--- Data shown ---

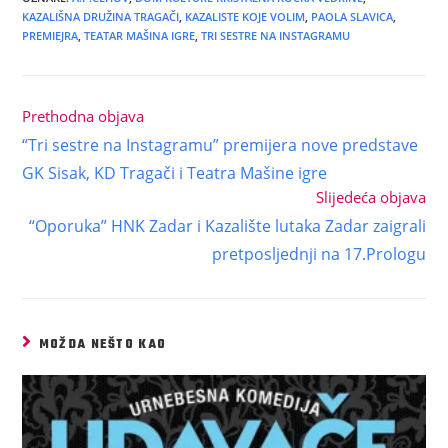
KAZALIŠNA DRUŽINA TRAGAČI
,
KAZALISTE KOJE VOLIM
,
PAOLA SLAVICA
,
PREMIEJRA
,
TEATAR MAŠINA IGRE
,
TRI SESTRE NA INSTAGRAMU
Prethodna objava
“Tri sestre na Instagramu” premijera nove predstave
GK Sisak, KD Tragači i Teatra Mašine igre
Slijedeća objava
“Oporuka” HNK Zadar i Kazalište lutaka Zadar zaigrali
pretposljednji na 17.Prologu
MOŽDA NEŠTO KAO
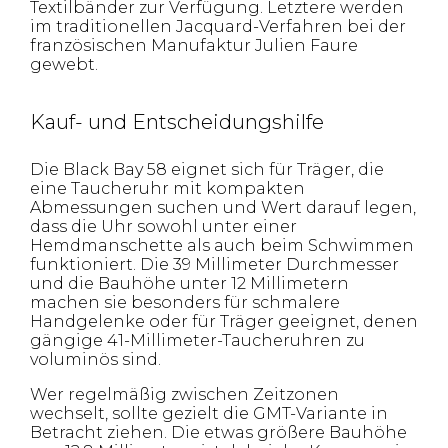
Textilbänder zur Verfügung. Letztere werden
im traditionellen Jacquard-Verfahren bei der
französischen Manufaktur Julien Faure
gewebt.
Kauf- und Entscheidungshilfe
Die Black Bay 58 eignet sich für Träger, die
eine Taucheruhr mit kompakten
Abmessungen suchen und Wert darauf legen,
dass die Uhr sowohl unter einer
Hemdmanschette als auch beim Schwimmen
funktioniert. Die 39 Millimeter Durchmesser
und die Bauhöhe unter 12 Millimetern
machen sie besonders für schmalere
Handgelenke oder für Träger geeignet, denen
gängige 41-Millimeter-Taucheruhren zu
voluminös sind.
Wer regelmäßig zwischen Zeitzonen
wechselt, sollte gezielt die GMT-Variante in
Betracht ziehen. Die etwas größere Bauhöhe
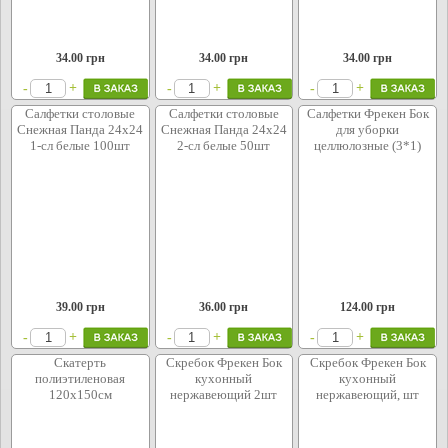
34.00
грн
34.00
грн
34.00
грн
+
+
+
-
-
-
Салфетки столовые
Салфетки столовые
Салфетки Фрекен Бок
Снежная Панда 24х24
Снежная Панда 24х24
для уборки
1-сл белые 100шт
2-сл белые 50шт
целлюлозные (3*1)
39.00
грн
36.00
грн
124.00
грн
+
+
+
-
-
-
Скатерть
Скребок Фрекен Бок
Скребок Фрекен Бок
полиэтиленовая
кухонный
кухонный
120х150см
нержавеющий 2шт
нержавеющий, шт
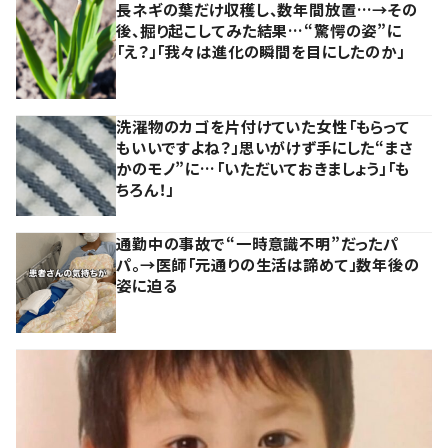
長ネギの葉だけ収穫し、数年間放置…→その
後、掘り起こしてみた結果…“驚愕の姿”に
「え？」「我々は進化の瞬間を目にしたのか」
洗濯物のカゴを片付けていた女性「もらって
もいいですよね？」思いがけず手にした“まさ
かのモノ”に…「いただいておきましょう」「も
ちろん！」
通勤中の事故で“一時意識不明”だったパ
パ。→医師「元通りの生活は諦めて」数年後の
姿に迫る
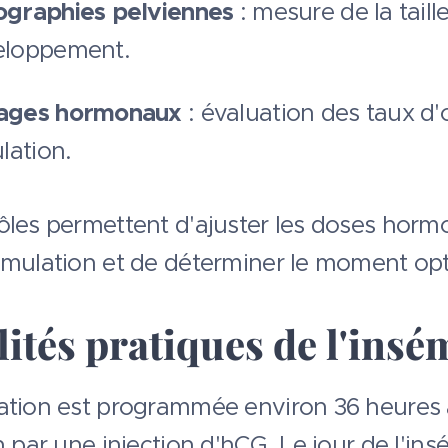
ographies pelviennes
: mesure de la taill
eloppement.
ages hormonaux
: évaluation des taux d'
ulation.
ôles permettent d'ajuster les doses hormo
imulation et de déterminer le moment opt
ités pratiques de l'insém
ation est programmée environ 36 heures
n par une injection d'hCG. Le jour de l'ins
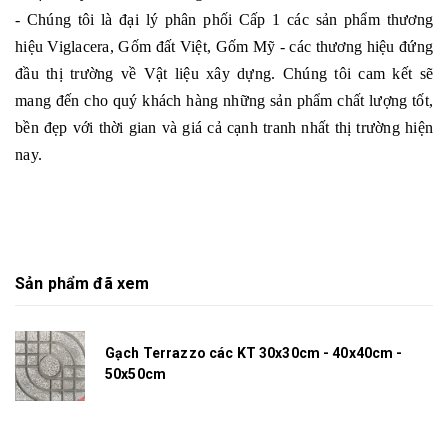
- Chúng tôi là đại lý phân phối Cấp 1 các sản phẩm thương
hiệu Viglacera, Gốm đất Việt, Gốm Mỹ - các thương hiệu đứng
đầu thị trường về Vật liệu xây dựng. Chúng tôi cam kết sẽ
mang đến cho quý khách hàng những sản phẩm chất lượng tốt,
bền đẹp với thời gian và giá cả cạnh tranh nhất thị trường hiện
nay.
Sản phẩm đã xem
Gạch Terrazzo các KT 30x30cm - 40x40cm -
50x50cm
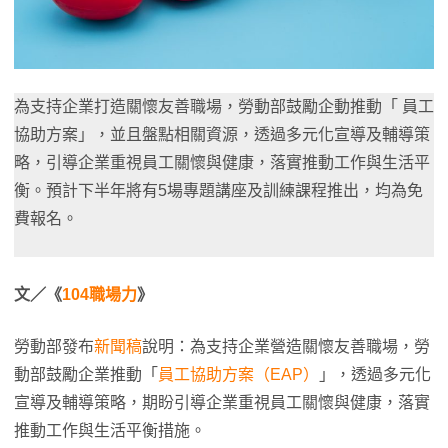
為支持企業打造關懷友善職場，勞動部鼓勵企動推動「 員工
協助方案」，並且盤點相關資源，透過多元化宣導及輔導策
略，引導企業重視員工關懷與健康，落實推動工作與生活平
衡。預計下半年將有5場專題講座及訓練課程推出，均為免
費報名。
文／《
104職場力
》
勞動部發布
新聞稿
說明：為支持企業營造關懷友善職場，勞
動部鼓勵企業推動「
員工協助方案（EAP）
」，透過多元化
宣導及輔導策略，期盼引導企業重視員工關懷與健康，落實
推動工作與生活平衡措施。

---
--- Data shown ---

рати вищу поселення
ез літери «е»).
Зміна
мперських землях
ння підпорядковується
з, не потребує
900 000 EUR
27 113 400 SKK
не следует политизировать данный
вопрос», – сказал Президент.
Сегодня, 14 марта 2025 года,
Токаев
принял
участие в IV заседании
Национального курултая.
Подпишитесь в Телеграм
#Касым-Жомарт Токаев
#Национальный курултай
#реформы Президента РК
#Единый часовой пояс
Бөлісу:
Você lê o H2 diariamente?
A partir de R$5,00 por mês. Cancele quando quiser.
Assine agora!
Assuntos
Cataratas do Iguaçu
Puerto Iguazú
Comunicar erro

---
--- Data shown ---

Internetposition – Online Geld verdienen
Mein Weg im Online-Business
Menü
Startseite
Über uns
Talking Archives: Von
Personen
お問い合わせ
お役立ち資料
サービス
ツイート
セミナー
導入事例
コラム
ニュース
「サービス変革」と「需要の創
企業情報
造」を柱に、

---

▶ **Prompt**
Reproduce every line of the records containing the string "unter".

▶ **Expected output**
dass die Uhr sowohl unter einer
und die Bauhöhe unter 12 Millimetern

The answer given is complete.